— Start Excerpted text —
Viewing XML

M

MartinC

I am no expert on the subject but some of my translation work is being
saved as XML files by a dotnet ap. Now I would like to just "read" the
text. Is there a way to turn XML automagically into something readable?
Like:
===============================
<?xml version="1.0" encoding="utf-8"?>
<!--export-->
<editionyear="2007">
<film id="11">
<!--Bled Number One-->
<originalarticle />
<originaltitle>Bled Number One</originaltitle>
<englisharticle />
<englishtitle />
<useenglishtitle>False</useenglishtitle>
<premiere>Geen</premiere>
<productioncountry>Algeria, France</productioncountry>
<productionyear>2006</productionyear>
<color>Kleur</color>
<format>35mm</format>
<screenratio>-</screenratio>
<lengthinminutes>100</lengthinminutes>
<credits>
<director>Ameur-Zaïmeche, Rabah</director>
<producers />
<sales>Les Films du Losange</sales>
<distributors>A-Film Distribution</distributors>
<scenario>Rabah Ameur-Zaïmeche, Louise Thermes</scenario>
<photography>Lionel Sautier, Olivier Smittarello, Hakim Si
Ahmed</photography>
<editor>Nicolas Bancilhon</editor>
<artdesign />
<sound>Timothee Alazraki, Bruno Auzet, Mohamed Naman</sound>
<music>Rodolphe Burger</music>
<other />
<cast>Rabah Ameur-Zaïmeche, Meriem Serbah, Abel Jafri, Farida
Ouchani, Ramzy Bedia</cast>
</credits>
<synopsis>
<short language="dutch" length="252">
<p>Fictie als een documentaire jamsessie. De filmmaker speelt
zelf de hoofdrol van een crimineel die Frankrijk is uitgezet en terug
moet naar zijn dorp in Algerije dat hij niet voor niets ooit heeft
verlaten. Improviserend en met muzikaal gevoel gefilmd. </p>
</short>
===============================
into:
===============================
Bled Number One
Algeria, France
2006
Color
35mm
100
Ameur-Zaïmeche, Rabah
Les Films du Losange
A-Film Distribution
Rabah Ameur-Zaïmeche, Louise Thermes
Lionel Sautier, Olivier Smittarello, Hakim Si Ahmed
Nicolas Bancilhon
Timothee Alazraki, Bruno Auzet, Mohamed Naman
Rodolphe Burger
Rabah Ameur-Zaïmeche, Meriem Serbah, Abel Jafri, Farida Ouchani,
Ramzy Bedia
Fictie als een documentaire jamsessie. De filmmaker speelt zelf de
hoofdrol van een crimineel die Frankrijk is uitgezet en terug moet naar
zijn dorp in Algerije dat hij niet voor niets ooit heeft verlaten.
Improviserend en met muzikaal gevoel gefilmd.
===============================

Rgds

Martin
 
J

Joe Kesselman

MartinC said:
I am no expert on the subject but some of my translation work is being
saved as XML files by a dotnet ap. Now I would like to just "read" the
text. Is there a way to turn XML automagically into something readable?

Yes, but.
— End Excerpted text —
:: Task description ::
Please say whether each statement agrees with the forum thread, answering yes or no and quoting the thread's deciding words: 1. The XML sample gives the production year as 2006. 2. The XML sample credits the music to Nicolas Bancilhon. 3. Joe Kesselman's reply opens by saying it can't be done. The data after this note is separate material, unrelated to the forum thread.
— Start Supplied information —
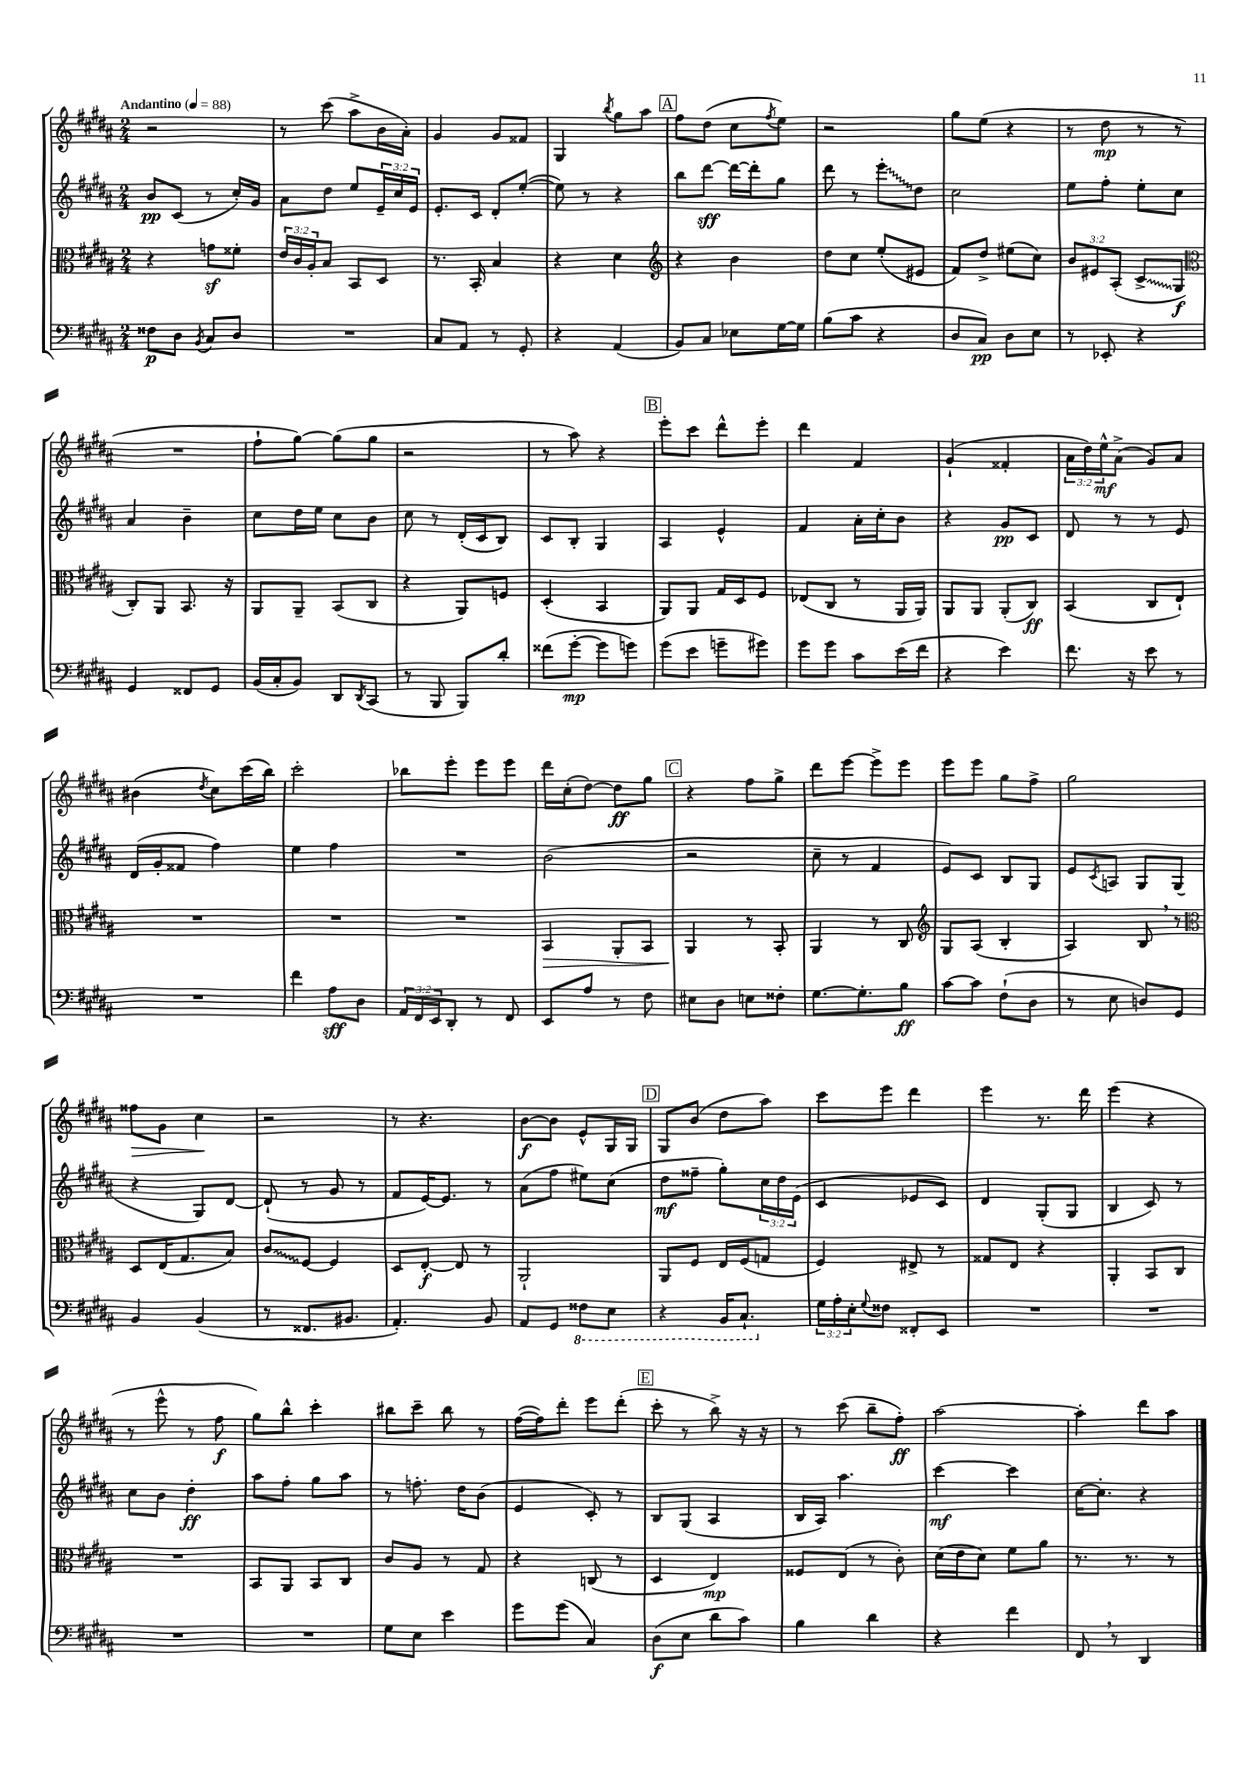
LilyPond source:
— End Supplied information —
:: The reply ::
1. Yes: "<productionyear>2006</productionyear>"
2. No: "<music>Rodolphe Burger</music>"
3. No: "Yes, but."